▶ Data in this exercise:
§
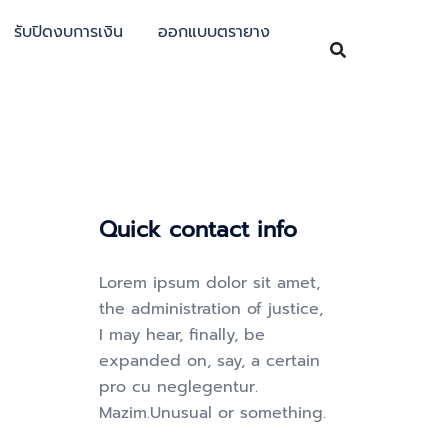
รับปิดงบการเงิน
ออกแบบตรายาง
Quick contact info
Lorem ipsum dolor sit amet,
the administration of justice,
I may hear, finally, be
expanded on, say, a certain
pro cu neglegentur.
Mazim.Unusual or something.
§
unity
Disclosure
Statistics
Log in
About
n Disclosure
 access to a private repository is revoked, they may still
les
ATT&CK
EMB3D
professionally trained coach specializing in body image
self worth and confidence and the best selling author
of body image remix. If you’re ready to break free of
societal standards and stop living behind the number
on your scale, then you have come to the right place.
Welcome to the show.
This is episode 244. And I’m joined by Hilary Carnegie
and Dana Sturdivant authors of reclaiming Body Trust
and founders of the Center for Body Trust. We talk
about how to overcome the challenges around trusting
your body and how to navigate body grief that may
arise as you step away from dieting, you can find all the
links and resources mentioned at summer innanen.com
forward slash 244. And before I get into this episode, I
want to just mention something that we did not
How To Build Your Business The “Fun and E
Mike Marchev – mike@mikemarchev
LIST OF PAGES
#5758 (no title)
§
▶ Directions: Gather every line of the records above that contains the string "image", matching case exactly.

▶ Answer for the task:
professionally trained coach specializing in body image
of body image remix. If you’re ready to break free of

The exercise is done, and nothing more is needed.